Project description:Palm oil is the world's most important vegetable oil in terms of production quantity. Indonesia, the world's largest palm-oil producer, plans to double its production by 2020, with unclear implications for the other national priorities of food (rice) production, forest and biodiversity protection, and carbon conservation. We modeled the outcomes of alternative development scenarios and show that every single-priority scenario had substantial tradeoffs associated with other priorities. The exception was a hybrid approach wherein expansion targeted degraded and agricultural lands that are most productive for oil palm, least suitable for food cultivation, and contain the lowest carbon stocks.

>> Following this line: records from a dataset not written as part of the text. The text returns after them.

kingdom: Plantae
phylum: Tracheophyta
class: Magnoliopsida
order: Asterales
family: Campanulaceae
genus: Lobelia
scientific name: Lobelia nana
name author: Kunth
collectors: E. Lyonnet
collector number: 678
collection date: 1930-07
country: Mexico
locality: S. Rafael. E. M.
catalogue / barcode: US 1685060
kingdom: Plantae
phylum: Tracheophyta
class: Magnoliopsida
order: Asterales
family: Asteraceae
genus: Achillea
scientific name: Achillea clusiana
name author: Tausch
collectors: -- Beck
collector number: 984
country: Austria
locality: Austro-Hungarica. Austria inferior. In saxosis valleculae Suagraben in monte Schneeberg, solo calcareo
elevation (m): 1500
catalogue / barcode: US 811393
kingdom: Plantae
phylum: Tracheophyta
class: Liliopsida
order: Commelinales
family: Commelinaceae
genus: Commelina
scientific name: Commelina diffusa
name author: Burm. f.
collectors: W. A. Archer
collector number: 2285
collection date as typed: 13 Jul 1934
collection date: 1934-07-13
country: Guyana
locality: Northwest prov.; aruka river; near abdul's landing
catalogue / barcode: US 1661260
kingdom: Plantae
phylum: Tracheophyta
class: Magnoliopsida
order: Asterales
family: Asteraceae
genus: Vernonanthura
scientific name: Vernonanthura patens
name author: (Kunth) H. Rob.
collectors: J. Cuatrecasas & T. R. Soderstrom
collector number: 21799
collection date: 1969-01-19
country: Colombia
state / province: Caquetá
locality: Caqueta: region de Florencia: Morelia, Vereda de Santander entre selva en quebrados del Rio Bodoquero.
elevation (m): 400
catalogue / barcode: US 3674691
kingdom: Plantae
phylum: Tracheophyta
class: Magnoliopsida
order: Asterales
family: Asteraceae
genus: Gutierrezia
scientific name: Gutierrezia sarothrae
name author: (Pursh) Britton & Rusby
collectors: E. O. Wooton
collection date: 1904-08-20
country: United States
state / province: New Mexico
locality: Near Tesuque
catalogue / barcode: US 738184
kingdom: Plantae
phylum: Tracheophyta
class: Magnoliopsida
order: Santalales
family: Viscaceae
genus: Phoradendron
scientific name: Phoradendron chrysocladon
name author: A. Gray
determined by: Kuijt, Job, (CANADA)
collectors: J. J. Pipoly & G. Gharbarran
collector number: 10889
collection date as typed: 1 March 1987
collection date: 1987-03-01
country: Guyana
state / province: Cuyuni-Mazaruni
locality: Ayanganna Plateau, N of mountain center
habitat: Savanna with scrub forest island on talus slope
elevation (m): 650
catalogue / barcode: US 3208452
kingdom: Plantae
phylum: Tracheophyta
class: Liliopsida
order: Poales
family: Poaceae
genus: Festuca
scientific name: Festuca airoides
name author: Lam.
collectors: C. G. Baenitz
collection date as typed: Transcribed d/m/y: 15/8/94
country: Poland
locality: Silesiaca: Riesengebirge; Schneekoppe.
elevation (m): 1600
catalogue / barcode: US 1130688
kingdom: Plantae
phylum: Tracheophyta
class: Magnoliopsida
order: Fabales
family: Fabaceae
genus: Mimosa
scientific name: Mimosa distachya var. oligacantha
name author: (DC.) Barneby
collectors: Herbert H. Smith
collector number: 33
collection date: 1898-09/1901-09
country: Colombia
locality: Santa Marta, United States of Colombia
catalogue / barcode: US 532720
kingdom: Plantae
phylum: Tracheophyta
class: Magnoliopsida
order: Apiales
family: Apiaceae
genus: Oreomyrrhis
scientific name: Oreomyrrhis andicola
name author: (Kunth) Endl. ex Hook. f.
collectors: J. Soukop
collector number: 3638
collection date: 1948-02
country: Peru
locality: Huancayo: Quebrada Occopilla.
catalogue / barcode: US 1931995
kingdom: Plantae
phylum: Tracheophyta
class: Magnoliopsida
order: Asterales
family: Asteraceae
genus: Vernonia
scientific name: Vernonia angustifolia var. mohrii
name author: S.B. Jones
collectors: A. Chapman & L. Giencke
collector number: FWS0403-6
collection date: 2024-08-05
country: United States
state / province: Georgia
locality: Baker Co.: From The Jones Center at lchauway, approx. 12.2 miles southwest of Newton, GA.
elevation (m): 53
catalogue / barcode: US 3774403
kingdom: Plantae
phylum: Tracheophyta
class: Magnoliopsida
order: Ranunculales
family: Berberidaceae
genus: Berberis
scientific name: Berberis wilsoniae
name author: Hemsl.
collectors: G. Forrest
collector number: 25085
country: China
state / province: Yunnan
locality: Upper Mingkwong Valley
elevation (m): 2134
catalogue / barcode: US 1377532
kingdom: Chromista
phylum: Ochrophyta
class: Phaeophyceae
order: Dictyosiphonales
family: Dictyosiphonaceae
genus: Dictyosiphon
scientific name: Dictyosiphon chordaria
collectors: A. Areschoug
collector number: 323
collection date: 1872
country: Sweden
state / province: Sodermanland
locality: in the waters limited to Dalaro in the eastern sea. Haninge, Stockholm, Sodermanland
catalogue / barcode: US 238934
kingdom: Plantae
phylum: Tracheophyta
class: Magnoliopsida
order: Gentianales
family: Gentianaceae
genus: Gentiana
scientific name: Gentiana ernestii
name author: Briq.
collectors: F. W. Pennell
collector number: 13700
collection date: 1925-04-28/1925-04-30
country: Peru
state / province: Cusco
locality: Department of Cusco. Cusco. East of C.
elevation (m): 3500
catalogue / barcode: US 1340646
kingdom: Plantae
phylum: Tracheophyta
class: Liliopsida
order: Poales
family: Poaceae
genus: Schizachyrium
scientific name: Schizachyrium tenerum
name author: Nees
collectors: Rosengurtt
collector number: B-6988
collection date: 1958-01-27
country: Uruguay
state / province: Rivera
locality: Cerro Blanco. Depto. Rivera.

This approach avoided any loss in forest or biodiversity and substantially ameliorated the impacts of oil-palm expansion on carbon stocks (limiting net loss to 191.6 million tons) and annual food production capacity (loss of 1.9 million tons). Our results suggest that the environmental and land-use tradeoffs associated with oil-palm expansion can be largely avoided through the implementation of a properly planned and spatially explicit development strategy.